**TAREFA A**
Responda com base no trecho sobre o governo Bolsonaro:
(i) Que político o trecho cita como exemplo da figura à qual o círculo dominante do capitalismo brasileiro é mais afeito?
(ii) Contra quem se dirige a permanente propaganda de agitação do governo?
(iii) O que acontecerá com a base social do governo se o ambiente de conflitos for amainado?
**TAREFA B**
Prossiga com o trecho sobre o governo Bolsonaro a partir da última frase apresentada.

**TRECHO EXIBIDO**
E o governo sabe disso, tão bem como sabe que Bolsonaro é uma figura exótica no círculo dominante do capitalismo brasileiro, muito mais afeita a uma figura de austeridade e suficientemente amadurecida nas teias da política nacional, como Geraldo Alckmin (PDSB). Bolsonaro é apenas tolerado, à contragosto, pelas frações dominantes e, justamente por isso, o governo sabe que a sobrevivência do mandato depende de que seu governo consiga servir-se de seu caráter exótico: vê-se o exercício do poder político por métodos que em outras circunstâncias não poderiam ser empregados. Todo seu instrumental depende da permanente propaganda de agitação do governo contra as frações da classe trabalhadora que não podem mais ser incluídas no escopo do Estado. Enquanto o governo produzir novos combates e entregar ajustes neoliberais que seus concorrentes não poderiam fazer, ele sobreviverá. Entretanto, se o ambiente de conflitos for amainado, o governo Bolsonaro certamente terá sua base social dissipada em lutas intestinas entre as diversas facções políticas da direita.

[Imagens renderizadas com texto-fonte]
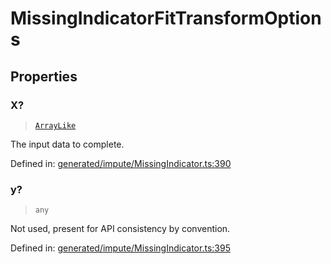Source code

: # MissingIndicatorFitTransformOptions

## Properties

### X?

> [`ArrayLike`](../types/ArrayLike.md)

The input data to complete.

Defined in:  [generated/impute/MissingIndicator.ts:390](https://github.com/transitive-bullshit/scikit-learn-ts/blob/122b3c0/packages/sklearn/src/generated/impute/MissingIndicator.ts#L390)

### y?

> `any`

Not used, present for API consistency by convention.

Defined in:  [generated/impute/MissingIndicator.ts:395](https://github.com/transitive-bullshit/scikit-learn-ts/blob/122b3c0/packages/sklearn/src/generated/impute/MissingIndicator.ts#L395)
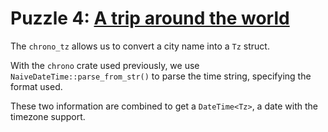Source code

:# Puzzle 4: [A trip around the world](https://i18n-puzzles.com/puzzle/4/)

The `chrono_tz` allows us to convert a city name into a `Tz` struct.

With the `chrono` crate used previously, we use `NaiveDateTime::parse_from_str()` to parse the time string, specifying the format used.

These two information are combined to get a `DateTime<Tz>`, a date with the timezone support.
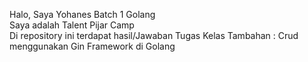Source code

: Halo, Saya Yohanes Batch 1 Golang <br>
Saya adalah Talent Pijar Camp <br>
Di repository ini terdapat hasil/Jawaban Tugas Kelas Tambahan : Crud menggunakan Gin Framework di Golang <br>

**RESPOSTA A**
(i) Geraldo Alckmin.
(ii) Contra as frações da classe trabalhadora que não podem mais ser incluídas no escopo do Estado.
(iii) Será dissipada em lutas intestinas entre as diversas facções políticas da direita.

**RESPOSTA B**
Por isso, o governo deve conciliar suas idiossincrasias com a função política que lhe permita sobreviver um dia por vez. É o que explica, por exemplo, o fato de o deputado federal Jair Bolsonaro, contrário às reformas da previdência propostas por Dilma e Temer, mudar de posição ao longo da campanha eleitoral. Foi uma declinação muito significativa, porque sua proposta é ainda mais servil aos interesses dos grandes capitais bancários e financeiros do que seus predecessores sequer poderiam cogitar. Enquanto Bolsonaro for útil àqueles que constituem o poder efetivo na sociedade brasileira, é possível que suas peculiaridades sejam igualmente úteis e toleráveis. Citemos, como exemplo, como a classe dominante brasileira, profundamente anti-bolivarianista, suporta que Bolsonaro utilize métodos francamente associados à figura de Hugo Chávez. Afinal, quem imaginaria que seria justamente Bolsonaro a copiar Hugo Chávez na transmissão de um programa semanal para falar diretamente ao “povo”, desconfiado dos grandes monopólios midiáticos, tendo em vista defender as medidas por ele implementadas? Aliás, durante mais de uma década, não teria sido justamente a grande imprensa brasileira a zombar abertamente do programa “Alo Presidente” de Chávez (regularmente apresentado de 1999 a 2012). Não teria sido essa mesma imprensa a omitir quase completamente no Brasil os programas televisivos similares realizados por Evo Morales e Rafael Correa, respectivamente na Bolívia e Equador? No caso de Bolsonaro, sequer uma palavra à respeito durante a tramitação da reforma da previdência no Congresso Nacional.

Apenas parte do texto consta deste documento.